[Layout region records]
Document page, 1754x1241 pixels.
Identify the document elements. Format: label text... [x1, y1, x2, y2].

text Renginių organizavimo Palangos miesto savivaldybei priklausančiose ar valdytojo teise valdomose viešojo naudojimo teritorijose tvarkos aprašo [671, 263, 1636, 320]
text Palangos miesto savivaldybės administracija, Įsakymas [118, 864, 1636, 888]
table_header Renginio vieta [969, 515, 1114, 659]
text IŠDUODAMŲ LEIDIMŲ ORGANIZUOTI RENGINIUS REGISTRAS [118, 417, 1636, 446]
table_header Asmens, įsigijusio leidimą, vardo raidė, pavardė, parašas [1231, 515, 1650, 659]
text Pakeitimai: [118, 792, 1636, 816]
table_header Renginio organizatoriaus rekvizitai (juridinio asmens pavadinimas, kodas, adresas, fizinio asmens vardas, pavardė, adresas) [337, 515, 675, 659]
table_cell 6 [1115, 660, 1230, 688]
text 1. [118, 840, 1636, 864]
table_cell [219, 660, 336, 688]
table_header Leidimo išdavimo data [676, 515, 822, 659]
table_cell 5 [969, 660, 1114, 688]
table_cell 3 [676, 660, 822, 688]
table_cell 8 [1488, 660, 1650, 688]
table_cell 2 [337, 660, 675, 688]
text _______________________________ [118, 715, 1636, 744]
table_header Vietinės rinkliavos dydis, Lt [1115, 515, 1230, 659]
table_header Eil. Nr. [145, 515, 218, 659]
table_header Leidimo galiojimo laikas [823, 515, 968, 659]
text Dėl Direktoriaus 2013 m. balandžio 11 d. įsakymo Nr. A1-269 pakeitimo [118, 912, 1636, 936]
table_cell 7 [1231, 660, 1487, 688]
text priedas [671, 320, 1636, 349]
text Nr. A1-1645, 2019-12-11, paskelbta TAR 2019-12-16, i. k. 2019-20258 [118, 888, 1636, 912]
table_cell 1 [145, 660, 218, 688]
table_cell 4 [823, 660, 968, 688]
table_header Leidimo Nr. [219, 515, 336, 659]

Problem to solve:
Rewrite the listing as a Markdown table with the columns Row and Line. Number each nonblank line in order and leave the blank lines out.

Solution to the problem:
| Row | Line |
|---|---|
| 1 | Document page, 1754x1241 pixels. |
| 2 | Identify the document elements. Format: label text... [x1, y1, x2, y2]. |
| 3 | text Renginių organizavimo Palangos miesto savivaldybei priklausančiose ar valdytojo teise valdomose viešojo naudojimo teritorijose tvarkos aprašo [671, 263, 1636, 320] |
| 4 | text Palangos miesto savivaldybės administracija, Įsakymas [118, 864, 1636, 888] |
| 5 | table_header Renginio vieta [969, 515, 1114, 659] |
| 6 | text IŠDUODAMŲ LEIDIMŲ ORGANIZUOTI RENGINIUS REGISTRAS [118, 417, 1636, 446] |
| 7 | table_header Asmens, įsigijusio leidimą, vardo raidė, pavardė, parašas [1231, 515, 1650, 659] |
| 8 | text Pakeitimai: [118, 792, 1636, 816] |
| 9 | table_header Renginio organizatoriaus rekvizitai (juridinio asmens pavadinimas, kodas, adresas, fizinio asmens vardas, pavardė, adresas) [337, 515, 675, 659] |
| 10 | table_cell 6 [1115, 660, 1230, 688] |
| 11 | text 1. [118, 840, 1636, 864] |
| 12 | table_cell [219, 660, 336, 688] |
| 13 | table_header Leidimo išdavimo data [676, 515, 822, 659] |
| 14 | table_cell 5 [969, 660, 1114, 688] |
| 15 | table_cell 3 [676, 660, 822, 688] |
| 16 | table_cell 8 [1488, 660, 1650, 688] |
| 17 | table_cell 2 [337, 660, 675, 688] |
| 18 | text _______________________________ [118, 715, 1636, 744] |
| 19 | table_header Vietinės rinkliavos dydis, Lt [1115, 515, 1230, 659] |
| 20 | table_header Eil. Nr. [145, 515, 218, 659] |
| 21 | table_header Leidimo galiojimo laikas [823, 515, 968, 659] |
| 22 | text Dėl Direktoriaus 2013 m. balandžio 11 d. įsakymo Nr. A1-269 pakeitimo [118, 912, 1636, 936] |
| 23 | table_cell 7 [1231, 660, 1487, 688] |
| 24 | text priedas [671, 320, 1636, 349] |
| 25 | text Nr. A1-1645, 2019-12-11, paskelbta TAR 2019-12-16, i. k. 2019-20258 [118, 888, 1636, 912] |
| 26 | table_cell 1 [145, 660, 218, 688] |
| 27 | table_cell 4 [823, 660, 968, 688] |
| 28 | table_header Leidimo Nr. [219, 515, 336, 659] |